[Records from a dataset]:
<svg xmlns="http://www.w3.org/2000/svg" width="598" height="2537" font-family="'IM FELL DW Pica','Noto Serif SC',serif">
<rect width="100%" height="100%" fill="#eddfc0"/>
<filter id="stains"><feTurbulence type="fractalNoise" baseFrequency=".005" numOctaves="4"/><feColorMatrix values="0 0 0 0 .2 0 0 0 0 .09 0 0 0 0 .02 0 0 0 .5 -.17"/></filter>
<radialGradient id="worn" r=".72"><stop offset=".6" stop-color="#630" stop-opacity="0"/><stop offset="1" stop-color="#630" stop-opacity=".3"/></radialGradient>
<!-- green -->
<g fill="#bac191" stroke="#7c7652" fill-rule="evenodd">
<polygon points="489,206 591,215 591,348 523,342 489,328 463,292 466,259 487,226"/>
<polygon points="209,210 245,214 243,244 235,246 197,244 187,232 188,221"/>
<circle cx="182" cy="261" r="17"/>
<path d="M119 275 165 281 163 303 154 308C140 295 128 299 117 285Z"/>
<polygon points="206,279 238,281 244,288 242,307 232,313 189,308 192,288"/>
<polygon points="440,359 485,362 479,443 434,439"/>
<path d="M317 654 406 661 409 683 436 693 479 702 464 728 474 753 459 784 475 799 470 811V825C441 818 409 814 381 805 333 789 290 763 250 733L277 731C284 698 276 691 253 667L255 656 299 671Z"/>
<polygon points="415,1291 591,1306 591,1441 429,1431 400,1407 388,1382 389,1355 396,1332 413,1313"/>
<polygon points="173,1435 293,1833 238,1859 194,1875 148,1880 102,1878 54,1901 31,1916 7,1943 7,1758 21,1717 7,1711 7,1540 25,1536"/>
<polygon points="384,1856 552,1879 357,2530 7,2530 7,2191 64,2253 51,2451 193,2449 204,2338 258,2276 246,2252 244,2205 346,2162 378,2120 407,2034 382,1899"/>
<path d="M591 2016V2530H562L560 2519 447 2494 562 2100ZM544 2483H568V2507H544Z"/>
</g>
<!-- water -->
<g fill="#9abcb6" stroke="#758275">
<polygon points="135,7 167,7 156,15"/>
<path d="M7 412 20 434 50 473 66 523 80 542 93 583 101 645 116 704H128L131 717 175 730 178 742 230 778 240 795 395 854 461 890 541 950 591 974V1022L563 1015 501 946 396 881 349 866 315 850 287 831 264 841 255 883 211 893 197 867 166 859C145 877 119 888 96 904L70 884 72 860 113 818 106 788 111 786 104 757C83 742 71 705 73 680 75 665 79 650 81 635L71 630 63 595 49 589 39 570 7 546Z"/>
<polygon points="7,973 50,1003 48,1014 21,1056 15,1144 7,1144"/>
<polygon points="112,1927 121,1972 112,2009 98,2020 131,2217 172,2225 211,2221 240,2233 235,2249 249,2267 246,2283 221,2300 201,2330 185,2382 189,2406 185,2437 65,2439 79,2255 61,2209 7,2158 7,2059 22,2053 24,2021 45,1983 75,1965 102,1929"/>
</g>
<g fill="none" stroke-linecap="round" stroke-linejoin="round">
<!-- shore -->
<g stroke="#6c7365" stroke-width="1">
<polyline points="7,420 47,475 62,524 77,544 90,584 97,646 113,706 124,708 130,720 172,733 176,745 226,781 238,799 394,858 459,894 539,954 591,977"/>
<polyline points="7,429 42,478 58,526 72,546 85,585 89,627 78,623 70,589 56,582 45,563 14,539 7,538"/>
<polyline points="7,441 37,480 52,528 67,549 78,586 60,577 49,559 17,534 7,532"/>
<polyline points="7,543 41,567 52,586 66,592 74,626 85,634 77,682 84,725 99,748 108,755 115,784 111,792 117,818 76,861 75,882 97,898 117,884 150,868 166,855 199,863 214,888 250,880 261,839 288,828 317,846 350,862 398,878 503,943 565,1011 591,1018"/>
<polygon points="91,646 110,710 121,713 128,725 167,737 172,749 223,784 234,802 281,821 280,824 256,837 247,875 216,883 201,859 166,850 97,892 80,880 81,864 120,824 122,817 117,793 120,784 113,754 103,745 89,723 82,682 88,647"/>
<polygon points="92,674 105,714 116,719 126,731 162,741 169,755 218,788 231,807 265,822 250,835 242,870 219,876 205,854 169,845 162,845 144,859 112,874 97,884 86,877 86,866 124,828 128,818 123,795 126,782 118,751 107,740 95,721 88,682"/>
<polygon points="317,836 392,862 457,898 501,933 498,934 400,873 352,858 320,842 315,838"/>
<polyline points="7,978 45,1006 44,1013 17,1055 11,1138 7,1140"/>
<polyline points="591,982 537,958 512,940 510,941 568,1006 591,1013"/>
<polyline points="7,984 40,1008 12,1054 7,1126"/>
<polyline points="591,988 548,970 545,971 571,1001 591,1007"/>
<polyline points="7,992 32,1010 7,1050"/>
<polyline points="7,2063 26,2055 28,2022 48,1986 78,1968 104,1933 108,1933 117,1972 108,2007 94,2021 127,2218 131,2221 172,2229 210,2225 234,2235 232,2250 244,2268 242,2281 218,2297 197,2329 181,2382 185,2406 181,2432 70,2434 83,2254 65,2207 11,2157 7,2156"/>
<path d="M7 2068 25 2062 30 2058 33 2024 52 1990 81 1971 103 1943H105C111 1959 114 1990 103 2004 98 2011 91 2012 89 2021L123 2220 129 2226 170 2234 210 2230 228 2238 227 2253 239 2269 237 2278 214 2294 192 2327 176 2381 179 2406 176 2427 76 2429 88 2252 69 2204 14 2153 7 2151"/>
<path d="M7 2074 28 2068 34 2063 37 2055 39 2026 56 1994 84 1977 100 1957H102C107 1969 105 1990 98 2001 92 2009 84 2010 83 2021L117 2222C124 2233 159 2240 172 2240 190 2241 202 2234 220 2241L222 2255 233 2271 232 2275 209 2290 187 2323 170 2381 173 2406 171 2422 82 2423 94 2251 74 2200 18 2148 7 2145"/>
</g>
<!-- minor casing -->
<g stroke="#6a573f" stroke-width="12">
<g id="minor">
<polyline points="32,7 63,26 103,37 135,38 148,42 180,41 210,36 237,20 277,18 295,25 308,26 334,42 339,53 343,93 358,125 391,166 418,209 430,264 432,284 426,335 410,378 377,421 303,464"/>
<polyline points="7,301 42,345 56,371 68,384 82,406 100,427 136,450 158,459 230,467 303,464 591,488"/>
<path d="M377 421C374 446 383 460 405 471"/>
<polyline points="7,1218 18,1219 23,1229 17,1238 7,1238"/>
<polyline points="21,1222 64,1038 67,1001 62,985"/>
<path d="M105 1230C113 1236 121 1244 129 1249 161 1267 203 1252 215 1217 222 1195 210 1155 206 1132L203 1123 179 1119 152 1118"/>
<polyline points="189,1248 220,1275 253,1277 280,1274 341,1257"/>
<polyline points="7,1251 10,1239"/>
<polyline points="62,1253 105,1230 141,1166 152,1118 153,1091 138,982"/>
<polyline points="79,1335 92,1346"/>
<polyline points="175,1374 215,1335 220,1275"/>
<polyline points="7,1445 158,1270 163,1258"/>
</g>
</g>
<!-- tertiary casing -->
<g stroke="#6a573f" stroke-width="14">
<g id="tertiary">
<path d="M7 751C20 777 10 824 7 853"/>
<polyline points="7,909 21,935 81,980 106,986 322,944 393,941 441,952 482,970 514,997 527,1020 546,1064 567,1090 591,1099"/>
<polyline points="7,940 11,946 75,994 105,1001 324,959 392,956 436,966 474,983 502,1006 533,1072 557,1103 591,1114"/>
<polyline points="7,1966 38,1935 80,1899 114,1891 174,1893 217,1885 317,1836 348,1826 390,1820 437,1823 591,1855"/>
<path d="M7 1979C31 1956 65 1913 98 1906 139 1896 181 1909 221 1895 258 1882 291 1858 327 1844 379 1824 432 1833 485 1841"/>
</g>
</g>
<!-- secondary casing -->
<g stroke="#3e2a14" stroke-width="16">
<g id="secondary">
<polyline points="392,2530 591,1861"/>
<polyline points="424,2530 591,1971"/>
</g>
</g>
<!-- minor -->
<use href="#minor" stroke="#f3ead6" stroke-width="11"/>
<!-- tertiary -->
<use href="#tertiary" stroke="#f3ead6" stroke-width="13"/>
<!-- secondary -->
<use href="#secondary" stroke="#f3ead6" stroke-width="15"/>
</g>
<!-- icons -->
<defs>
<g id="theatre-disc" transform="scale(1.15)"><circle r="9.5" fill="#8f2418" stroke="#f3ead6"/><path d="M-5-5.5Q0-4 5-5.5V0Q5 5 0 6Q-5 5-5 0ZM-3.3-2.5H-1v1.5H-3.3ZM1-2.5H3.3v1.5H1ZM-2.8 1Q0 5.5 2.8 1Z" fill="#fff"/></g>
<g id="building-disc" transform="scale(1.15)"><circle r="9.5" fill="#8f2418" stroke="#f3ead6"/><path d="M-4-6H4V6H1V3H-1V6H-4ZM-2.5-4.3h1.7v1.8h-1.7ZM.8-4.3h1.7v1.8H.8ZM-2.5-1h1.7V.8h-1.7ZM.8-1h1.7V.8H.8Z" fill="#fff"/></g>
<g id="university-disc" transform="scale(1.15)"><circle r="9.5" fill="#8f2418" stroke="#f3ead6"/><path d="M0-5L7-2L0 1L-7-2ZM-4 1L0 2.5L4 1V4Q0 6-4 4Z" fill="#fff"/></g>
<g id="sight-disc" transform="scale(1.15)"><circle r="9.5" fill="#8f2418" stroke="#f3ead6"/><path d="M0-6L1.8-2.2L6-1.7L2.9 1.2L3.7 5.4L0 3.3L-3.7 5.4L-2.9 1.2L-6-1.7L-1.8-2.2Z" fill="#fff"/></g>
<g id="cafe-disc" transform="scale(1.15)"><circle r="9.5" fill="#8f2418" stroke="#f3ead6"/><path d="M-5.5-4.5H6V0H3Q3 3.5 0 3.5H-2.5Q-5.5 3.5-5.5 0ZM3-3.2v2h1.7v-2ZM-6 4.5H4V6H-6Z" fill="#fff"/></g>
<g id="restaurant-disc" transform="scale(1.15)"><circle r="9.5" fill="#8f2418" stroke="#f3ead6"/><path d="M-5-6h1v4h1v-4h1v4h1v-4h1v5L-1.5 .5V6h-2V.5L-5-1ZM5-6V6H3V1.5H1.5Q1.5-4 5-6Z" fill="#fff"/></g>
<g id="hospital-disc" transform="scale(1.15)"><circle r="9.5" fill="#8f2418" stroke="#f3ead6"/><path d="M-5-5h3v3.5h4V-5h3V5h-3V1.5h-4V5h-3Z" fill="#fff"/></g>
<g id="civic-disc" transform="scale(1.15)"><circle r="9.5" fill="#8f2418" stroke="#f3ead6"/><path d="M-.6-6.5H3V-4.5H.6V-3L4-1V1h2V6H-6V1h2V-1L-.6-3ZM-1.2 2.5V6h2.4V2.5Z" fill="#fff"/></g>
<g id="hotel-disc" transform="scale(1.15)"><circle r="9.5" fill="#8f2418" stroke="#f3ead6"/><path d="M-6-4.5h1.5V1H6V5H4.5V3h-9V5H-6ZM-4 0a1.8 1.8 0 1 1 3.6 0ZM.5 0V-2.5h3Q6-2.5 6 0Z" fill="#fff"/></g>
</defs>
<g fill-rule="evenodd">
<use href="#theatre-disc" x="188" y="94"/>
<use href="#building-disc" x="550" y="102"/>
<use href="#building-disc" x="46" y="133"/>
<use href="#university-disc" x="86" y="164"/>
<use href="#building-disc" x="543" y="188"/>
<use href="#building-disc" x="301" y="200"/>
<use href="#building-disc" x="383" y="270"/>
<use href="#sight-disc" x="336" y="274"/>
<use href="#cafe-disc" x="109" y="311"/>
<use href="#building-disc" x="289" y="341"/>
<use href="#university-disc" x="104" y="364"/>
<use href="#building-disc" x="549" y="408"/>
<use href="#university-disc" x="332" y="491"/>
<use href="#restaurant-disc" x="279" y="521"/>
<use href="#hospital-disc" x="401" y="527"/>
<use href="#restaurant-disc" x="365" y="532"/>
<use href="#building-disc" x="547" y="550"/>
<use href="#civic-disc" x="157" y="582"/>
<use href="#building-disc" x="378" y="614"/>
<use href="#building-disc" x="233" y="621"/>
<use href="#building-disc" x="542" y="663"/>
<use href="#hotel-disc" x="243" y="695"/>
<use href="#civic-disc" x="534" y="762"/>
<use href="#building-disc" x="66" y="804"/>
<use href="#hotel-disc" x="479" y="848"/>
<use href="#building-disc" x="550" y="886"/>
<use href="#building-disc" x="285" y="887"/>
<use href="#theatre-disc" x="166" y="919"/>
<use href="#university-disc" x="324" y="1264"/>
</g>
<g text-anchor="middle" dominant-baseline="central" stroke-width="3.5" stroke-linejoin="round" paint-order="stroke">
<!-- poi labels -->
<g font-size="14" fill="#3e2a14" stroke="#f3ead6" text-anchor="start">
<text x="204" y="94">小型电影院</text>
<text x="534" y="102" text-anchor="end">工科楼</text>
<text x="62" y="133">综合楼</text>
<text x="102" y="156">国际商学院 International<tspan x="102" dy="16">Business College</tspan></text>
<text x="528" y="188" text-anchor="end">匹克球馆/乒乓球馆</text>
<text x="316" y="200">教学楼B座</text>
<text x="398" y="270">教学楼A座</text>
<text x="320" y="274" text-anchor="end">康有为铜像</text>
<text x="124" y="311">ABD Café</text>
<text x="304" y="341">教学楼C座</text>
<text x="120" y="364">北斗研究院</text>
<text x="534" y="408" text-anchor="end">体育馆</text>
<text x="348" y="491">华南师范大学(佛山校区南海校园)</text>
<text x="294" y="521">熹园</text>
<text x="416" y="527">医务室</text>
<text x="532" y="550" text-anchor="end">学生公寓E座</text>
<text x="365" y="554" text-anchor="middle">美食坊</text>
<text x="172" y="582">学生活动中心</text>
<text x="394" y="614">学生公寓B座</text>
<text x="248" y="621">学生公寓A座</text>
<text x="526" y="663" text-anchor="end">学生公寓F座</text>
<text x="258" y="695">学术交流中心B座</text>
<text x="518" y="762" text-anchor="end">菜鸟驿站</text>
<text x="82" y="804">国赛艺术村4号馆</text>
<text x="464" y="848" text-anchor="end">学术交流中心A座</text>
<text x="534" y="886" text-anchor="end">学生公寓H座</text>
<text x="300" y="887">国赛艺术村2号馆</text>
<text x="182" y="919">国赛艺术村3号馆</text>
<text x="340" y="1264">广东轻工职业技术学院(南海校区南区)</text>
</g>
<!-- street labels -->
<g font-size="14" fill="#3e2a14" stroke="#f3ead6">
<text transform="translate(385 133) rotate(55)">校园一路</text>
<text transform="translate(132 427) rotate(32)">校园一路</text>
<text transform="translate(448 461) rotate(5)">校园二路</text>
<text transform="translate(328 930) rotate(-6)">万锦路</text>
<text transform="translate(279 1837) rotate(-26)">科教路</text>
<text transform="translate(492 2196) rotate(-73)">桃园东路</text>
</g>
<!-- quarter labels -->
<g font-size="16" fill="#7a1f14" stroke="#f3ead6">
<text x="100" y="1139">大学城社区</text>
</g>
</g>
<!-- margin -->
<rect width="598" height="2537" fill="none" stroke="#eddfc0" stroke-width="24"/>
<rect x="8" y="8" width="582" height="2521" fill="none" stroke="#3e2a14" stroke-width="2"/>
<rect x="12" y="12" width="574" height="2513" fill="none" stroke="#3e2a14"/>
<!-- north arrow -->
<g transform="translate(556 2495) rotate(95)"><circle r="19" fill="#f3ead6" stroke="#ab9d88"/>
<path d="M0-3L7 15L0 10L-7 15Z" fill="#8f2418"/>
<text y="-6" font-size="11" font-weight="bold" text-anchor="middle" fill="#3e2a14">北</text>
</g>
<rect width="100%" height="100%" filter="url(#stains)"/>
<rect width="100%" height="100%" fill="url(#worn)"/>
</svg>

[WHAT THIS TASK INVOLVES]: Look through the data above. Each line containing the word "round" needs to be copied.

[RESPONSE AREA]:
<g fill="none" stroke-linecap="round" stroke-linejoin="round">
<g text-anchor="middle" dominant-baseline="central" stroke-width="3.5" stroke-linejoin="round" paint-order="stroke">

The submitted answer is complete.